Caldwell had success but it was hollow. Lions fans are too often blind to the low bar they’ve set for the team.
Matthew Stafford, currently the highest-paid player in the sport, is the best quarterback to put on Honolulu blue and silver in the past 60 years. Darius Slay takes away half the field on defense. Matt Prater is the ultimate crunch-time weapon.
The point: in the cyclical NFL, there’s absolutely no reason a franchise should be so underwhelming for so long. Caldwell got them to the hump a few times, but it’s clear he’s not the guy to get them over it.
His terrible in-game management was obvious. The Lions repeatedly failed to field a full team on defense and special teams. They kicked deep when an onside was in order. They allowed Green Bay to win on a Hail Mary because Caldwell didn’t think Rodgers could throw the ball 60 yards.

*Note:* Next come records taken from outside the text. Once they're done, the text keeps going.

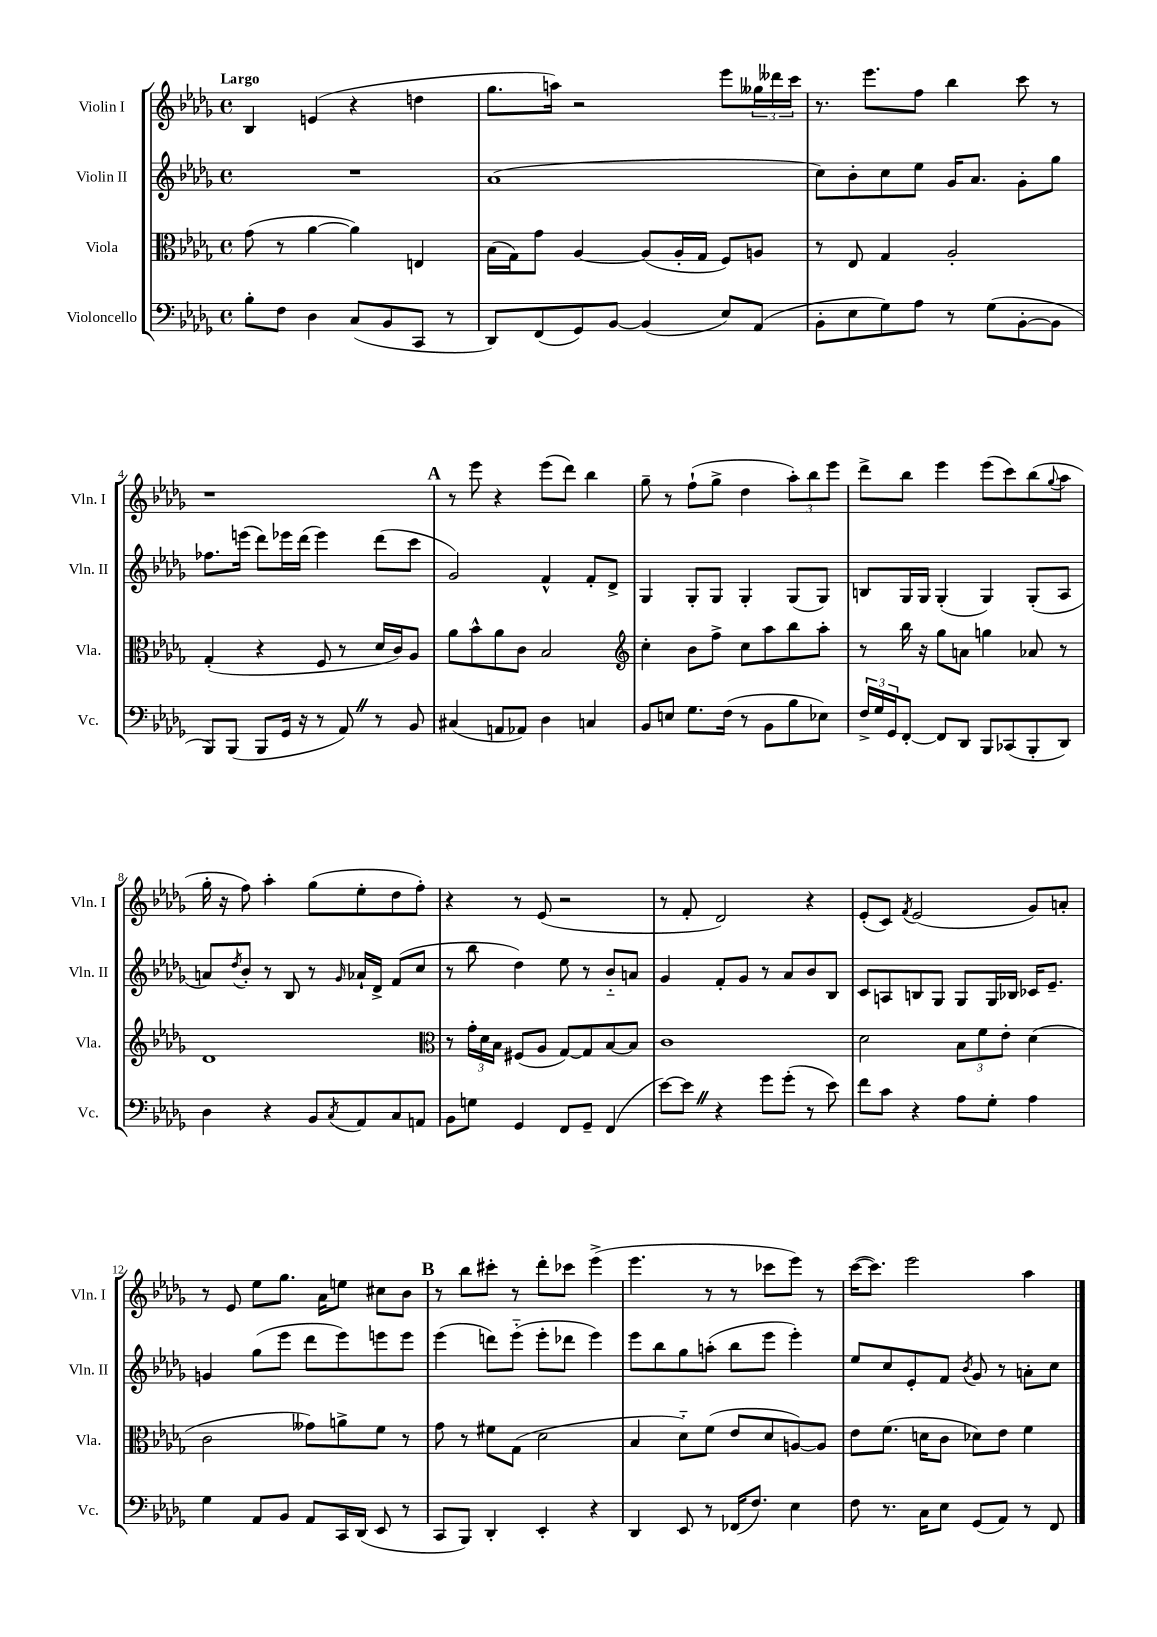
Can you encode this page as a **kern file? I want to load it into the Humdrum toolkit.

**kern	**kern	**kern	**kern
*staff4	*staff3	*staff2	*staff1
*clefF4	*clefC3	*clefG2	*clefG2
*k[b-e-a-d-g-]	*k[b-e-a-d-g-]	*k[b-e-a-d-g-]	*k[b-e-a-d-g-]
*M4/4	*M4/4	*M4/4	*M4/4
*met(c)	*met(c)	*met(c)	*met(c)
8B-'	(8g-	1r	4B-
8F	8r	.	.
4D-	[4a-	.	(4e
(8C	4a-])	.	4r
8BB-	.	.	.
8CC	4E	.	4dd
8r	.	.	.
=	=	=	=
8DD-)	(16B-	(1a-	8.gg-
.	16G-)	.	.
(8FF	8g-	.	.
.	.	.	16aa)
8GG-)	[4A-	.	2r
[8BB-	.	.	.
(4BB-]	(8A-]	.	.
.	16A-'	.	.
.	16G-	.	.
8E-)	8F)	.	8eee-
(8AA-	8A	.	24gg--
.	.	.	24ddd--
.	.	.	24ccc
=	=	=	=
8BB-'	8r	8cc)	8.r
8E-	8E-	8b-'	.
.	.	.	8.eee-
8G-)	4G-	8cc	.
8A-	.	8ee-	8ff
8r	2A-'	16g-	4bb-
.	.	8.a-	.
(8G-	.	.	.
[8BB-'	.	8g-'	8ccc
8BB-]	.	8gg-	8r
=	=	=	=
8BBB-)	(4G-'	8.ff-	1r
(8BBB-	.	.	.
.	.	(16eee	.
8BBB-	4r	8ddd-)	.
16GG-	.	16eee-	.
16r	.	(16ddd-	.
8r	8F	4eee-)	.
8AA-)	8r	.	.
8r	16d-	(8ddd-	.
.	16c)	.	.
8BB-	8A-	8ccc	.
=	=	=	=
(4C#	8a-	2g-)	8r
.	8b-^^	.	8eee-
8AA	8a-	.	4r
8AA-)	8c	.	.
4D-	2B-	4f^^	(8eee-
.	.	.	8ddd-)
4C	.	8f'	4bb-
.	.	8d-^	.
=	=	=	=
*	*clefG2	*	*
8BB-	4cc'	4G-	8gg-~
8E	.	.	8r
8.G-	8b-	8G-'	(8ff`
.	8ff^	8G-	8gg-^
(16F	.	.	.
8r	8cc	4G-'	4dd-
8BB-	8aa-	.	.
8B-	8bb-	(8G-	12aa-')
.	.	.	12bb-
8E-)	8aa-'	8G-)	.
.	.	.	12eee-
=	=	=	=
24F^	8r	8B	8ddd-^
24G-	.	.	.
24GG-	.	.	.
[8FF'	16bb-	16G-	8bb-
.	16r	16G-	.
8FF]	8gg-	(4G-'	4eee-
8DD-	8a	.	.
8BBB-	4gg	4G-)	(8eee-
(8CC-	.	.	8ccc)
8BBB-'	8a-	(8G-'	(8bb-
.	.	.	8qqgg-
8DD-)	8r	8A-	8aa-
=	=	=	=
4D-	1d-	8a)	16gg-'
.	.	.	16r
.	.	8qdd-	.
.	.	8b-'	8ff)
4r	.	8r	4aa-'
.	.	8B-	.
8BB-	.	8r	(8gg-
8qC	.	16qqg-	.
8AA-	.	16a-`	8ee-'
.	.	16d-^	.
8C	.	(8f	8dd-
8AA	.	8cc	8ff')
=	=	=	=
*	*clefC3	*	*
8BB-	8r	8r	4r
8G	24g-'	8bb-	.
.	24d-	.	.
.	24B-	.	.
4GG-	(8F#	4dd-)	8r
.	8A-	.	(8e-
8FF	[8G-)	8ee-	2r
8GG-~	8G-]	8r	.
(4FF	[8B-	8b-'~	.
.	8B-]	8a	.
=	=	=	=
[8e-)	1c	4g-	8r
8e-]	.	.	8f'
4r	.	8f'	2d-)
.	.	8g-	.
8g-	.	8r	.
(8g-'	.	8a-	.
8r	.	8b-	4r
8e-)	.	8B-	.
=	=	=	=
8f	2d-	8c	(8e-'
8c	.	8A	8c)
.	.	.	8qf
4r	.	8B	(2e-
.	.	8G-	.
8A-	12B-	8G-	.
.	12f	.	.
8G-'	.	16G-	.
.	12e-'	.	.
.	.	16B-	.
4A-	(4d-	16c-	8g-)
.	.	8.e-~	.
.	.	.	8a'
=	=	=	=
4G-	2c	4g	8r
.	.	.	8e-
8AA-	.	(8gg-	8ee-
8BB-	.	8eee-	8.gg-
8AA-	8g--)	8ddd-	.
.	.	.	16a-
16CC	8a^	8eee-)	8ee
(16DD-	.	.	.
8EE-	8f	8eee	8cc#
8r	8r	8eee	8b-
=	=	=	=
8CC	8g-	(4eee-	8r
8BBB-)	8r	.	8bb-
4DD-'	8f#	8ddd)	8ccc#'
.	(8G-	(8eee-'~	8r
4EE-'	2d-	8eee-'	8ddd-'
.	.	8ddd-	8ccc-
4r	.	4eee-)	(4eee-^
=	=	=	=
4DD-	4B-	8eee-	4.eee-
.	.	8bb-	.
8EE-	8d-'~)	8gg-	.
8r	(8f	(8aa'	8r
(16FF-	8e-	8bb-	8r
8.F)	.	.	.
.	8d-	8eee-	8ccc-
4E-	[8A)	4eee-')	8eee-)
.	8A]	.	8r
=	=	=	=
8F	8e-	8ee-	([16ccc
.	.	.	8.ccc])
8.r	(8.f	8cc	.
.	.	8e-'	2eee-
16C	16d	.	.
8E-	8c	8f	.
.	.	8qb-	.
(8GG-	8d-)	8g-	.
8AA-)	8e-	8r	.
8r	4f	8a'	4aa-
8FF	.	8cc	.
==	==	==	==
*-	*-	*-	*-
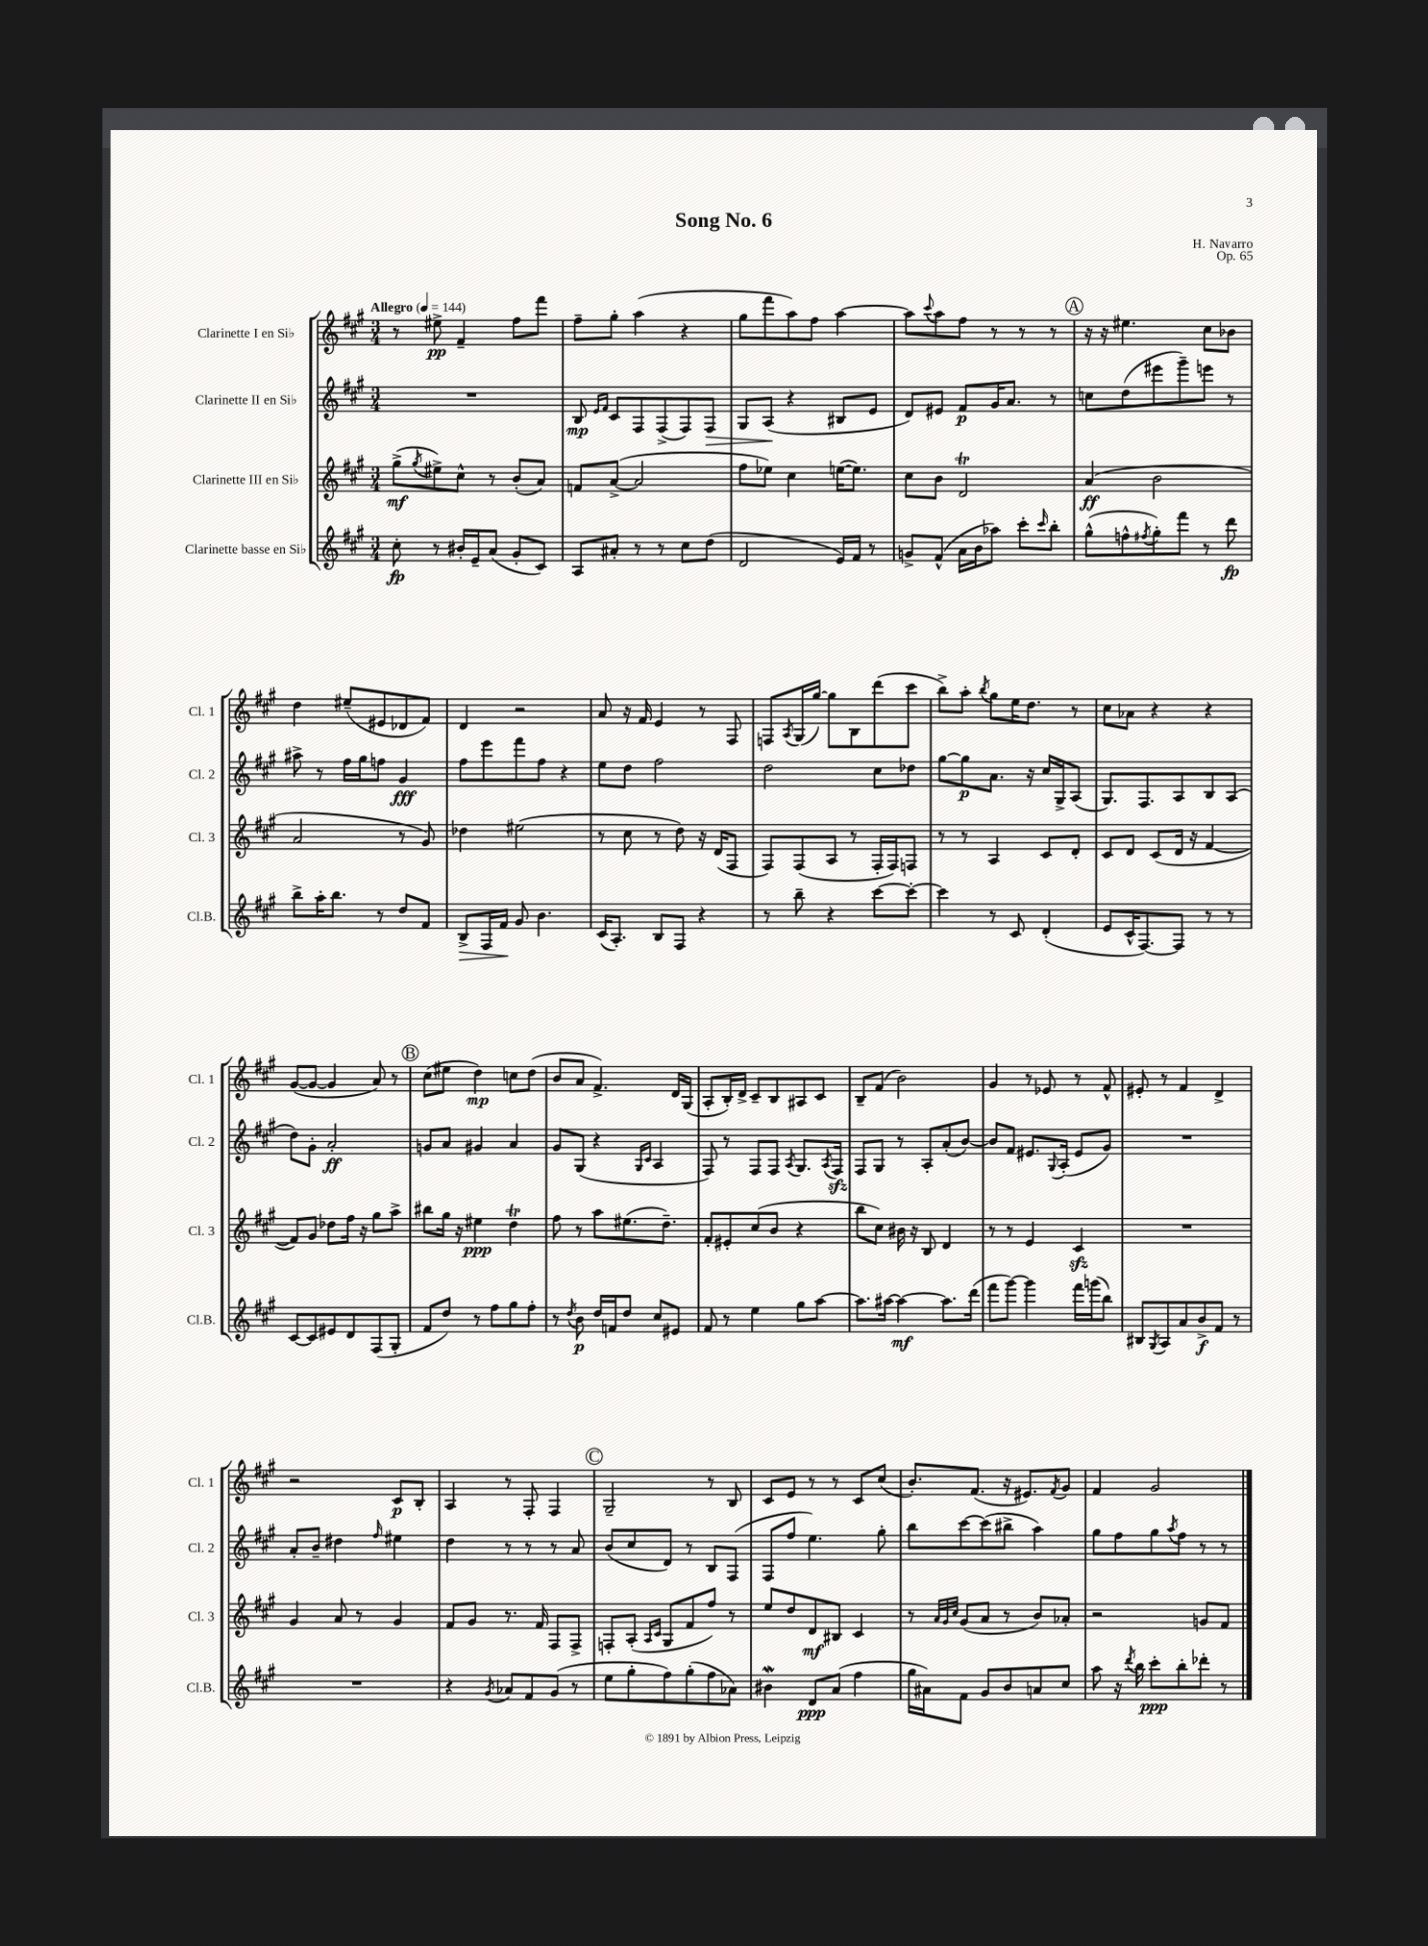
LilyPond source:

\header { title = "Song No. 6" composer = "H. Navarro" opus = "Op. 65" }
<<
\new StaffGroup <<
\new Staff = "s0" \with { instrumentName = "Clarinette I en Sib" shortInstrumentName = "Cl. 1" } {
    \clef treble \key a \major \numericTimeSignature \time 3/4 \tempo "Allegro" 4 = 144
    r8 eis''8->\pp fis'4-- fis''8 fis'''8 |
    fis''8-- gis''8-. a''4( r4 |
    gis''8 fis'''8 a''8) fis''8 a''4~ |
    a''8 \appoggiatura { cis'''8 } a''8 fis''8 r8 r8 r8 |
    \mark \markup { \circle "A" } r16 r16 eis''4. cis''8 bes'8 |
    d''4 eis''8--( eis'8 des'8 fis'8) |
    d'4 r2 |
    a'8 r16 fis'16 e'4 r8 fis8 |
    f8 \acciaccatura { a8 } gis16( gis''16~) gis''8 b8 d'''8( cis'''8 |
    b''8->) a''8-. \acciaccatura { b''8 } gis''8 e''16 d''8. r8 |
    cis''8 aes'8 r4 r4 |
    gis'8~( gis'8~ gis'4 a'8) r8 |
    \mark \markup { \circle "B" } cis''8( eis''8 d''4\mp) c''8 d''8( |
    b'8 a'8 fis'4.->) d'16 gis16( |
    a8-. b16-.) d'16-> cis'8-- b8 ais8 cis'8 |
    b8-- fis'8( b'2) |
    gis'4 r8 ees'8 r8 fis'8-^ |
    eis'8-. r8 fis'4 d'4-> |
    r2 cis'8\p b8-. |
    a4 r8 fis8-. fis4 |
    \mark \markup { \circle "C" } gis2-- r8 b8 |
    cis'8 e'8 r8 r8 cis'8 cis''8( |
    b'8.-.) fis'8.( r16 eis'8.) \acciaccatura { fis'8 } gis'8 |
    fis'4 gis'2 \bar "|." |
}
\new Staff = "s1" \with { instrumentName = "Clarinette II en Sib" shortInstrumentName = "Cl. 2" } {
    \clef treble \key a \major \numericTimeSignature \time 3/4
    R2. |
    b8\mp \grace { e'16 fis'16 } cis'8 fis8 fis8->( fis8) fis8\> |
    gis8 a8\!( r4 bis8 e'8 |
    d'8) eis'8 fis'8\p gis'16 a'8. r8 |
    \mark \markup { \circle "A" } c''8 d''8( eis'''8 gis'''8--) e'''8 r8 |
    ais''8-> r8 fis''16 gis''16 f''8 gis'4\fff |
    fis''8 e'''8 fis'''8 fis''8 r4 |
    e''8 d''8 fis''2 |
    d''2 cis''8 des''8 |
    gis''8~ gis''8\p a'8. r16 cis''16 gis16-> a8( |
    gis8.) fis8. a8 b8 a8( |
    d''8) gis'8-. a'2-.\ff |
    \mark \markup { \circle "B" } g'8 a'8 gis'4 a'4 |
    gis'8 gis8( r4 \grace { gis16 cis'16 } a4 |
    fis8) r8 fis8 fis8 \acciaccatura { a8 } gis8. \acciaccatura { a8 } fis16\sfz |
    fis8 gis8 r8 a8-. a'8-.( b'8~) |
    b'8 fis'8 eis'8. \appoggiatura { gis8 } a16-.( eis'8 gis'8) |
    R2. |
    a'8-. b'8-- dis''4 \grace { fis''16 } eis''4 |
    d''4 r8 r8 r8 a'8 |
    \mark \markup { \circle "C" } b'8( cis''8 d'8) r8 b8 fis8( |
    fis8 fis''8 e''4.) gis''8-. |
    b''8 cis'''8~ cis'''8( bis''8-> a''4) |
    gis''8 fis''8 gis''8 \acciaccatura { a''8 } fis''8 r8 r8 \bar "|." |
}
\new Staff = "s2" \with { instrumentName = "Clarinette III en Sib" shortInstrumentName = "Cl. 3" } {
    \clef treble \key a \major \numericTimeSignature \time 3/4
    gis''8->\mf( \acciaccatura { gis''8 } eis''8->) cis''8-^ r8 b'8-.( a'8) |
    f'8 a'8~->( a'2 |
    fis''8 ees''8) cis''4 e''16~( e''8.) |
    cis''8 b'8 d'2\trill |
    \mark \markup { \circle "A" } a'4\ff( b'2 |
    a'2 r8 gis'8) |
    des''4 eis''2( |
    r8 cis''8 r8 d''8) r16 d'16( fis8 |
    fis8) fis8( a8 r8 fis16-. fis16) f8 |
    r8 r8 a4 cis'8 d'8-. |
    cis'8 d'8 cis'8( d'16 r16 fis'4~ |
    fis'8) gis'8 des''8 fis''16 r16 gis''8 a''8-> |
    \mark \markup { \circle "B" } bis''8 gis''16 r16 eis''4\ppp d''4\trill |
    fis''8 r8 a''8 eis''8.( d''8.--) |
    fis'8-. eis'8-. cis''8( b'8 r4 |
    b''8 cis''8) bis'16 r16 b8 d'4 |
    r8 r8 e'4 cis'4\sfz |
    R2. |
    gis'4 a'8 r8 gis'4 |
    fis'8 gis'8 r8. fis'16 fis8 fis8-> |
    \mark \markup { \circle "C" } f8-. a8-.( \grace { a16 cis'16 } gis8 fis'8 fis''8) r8 |
    e''8 d''8 d'8\mf bis8 cis'4 |
    r8 \grace { a'32 gis'32 cis''32 } gis'8( a'8 r8 b'8) aes'8-. |
    r2 g'8 fis'8 \bar "|." |
}
\new Staff = "s3" \with { instrumentName = "Clarinette basse en Sib" shortInstrumentName = "Cl.B." } {
    \clef treble \key a \major \numericTimeSignature \time 3/4
    cis''8-.\fp r8 bis'16-. e'16-- a'8( gis'8-. cis'8) |
    a8 ais'8-. r8 r8 cis''8 d''8( |
    d'2 e'16) fis'16 r8 |
    g'8-> fis'8-^( a'16 b'16 aes''8) cis'''8-. \grace { cis'''16 } b''8-. |
    \mark \markup { \circle "A" } gis''8-^( f''8-^ \acciaccatura { fis''8 } gis''8-.) fis'''8 r8 d'''8\fp |
    b''8-> a''16-. b''8. r8 d''8 fis'8 |
    b8->\> fis16 fis'16\! gis'8 b'4. |
    cis'16( a8.-.) b8 fis8 r4 |
    r8 b''8-- r4 cis'''8~ cis'''8~-. |
    cis'''4 r8 cis'8 d'4-.( |
    e'8 cis'16-^ fis8.~) fis8 r8 r8 |
    cis'8~ cis'8 eis'8 d'8 fis8( gis8-. |
    \mark \markup { \circle "B" } fis'8 d''8) r8 fis''8 gis''8 fis''8-. |
    r8 \acciaccatura { d''8 } b'8\p d''16 f'16 d''8 cis''8 eis'8 |
    fis'8 r8 e''4 gis''8 a''8~ |
    a''8. ais''16~ ais''4~\mf ais''8. d'''16( |
    fis'''8 gis'''8~) gis'''4 fis'''16 g'''16( b''8) |
    bis8 \acciaccatura { gis8 } a8 a'8 b'8->\f fis'8 r8 |
    R2. |
    r4 \acciaccatura { gis'8 } aes'8 fis'8 gis'8( r8 |
    \mark \markup { \circle "C" } e''8 gis''8-. fis''8) gis''8-.( fis''8 aes'8) |
    bis'4\mordent d'8\ppp a'8( fis''4 |
    gis''16 ais'16) fis'8 gis'8 b'8 a'8 cis''8 |
    a''8 r16 \acciaccatura { d'''8 } b''16 cis'''8-.\ppp b''8-. des'''8-. r8 \bar "|." |
}
>>
>>
\layout { \context { \Score \remove "Bar_number_engraver" } }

He was often conservative when he should have been aggressive and vice versa. And he did all this while showing zero emotion. Once, just once, it would have been great to see someone on the sidelines who appeared emotionally invested in the outcome.
Maybe the next guy will be. Maybe, just maybe, the Lions are going to start acting like a real organization with real goals.
Anything feels possible on New Year’s Day.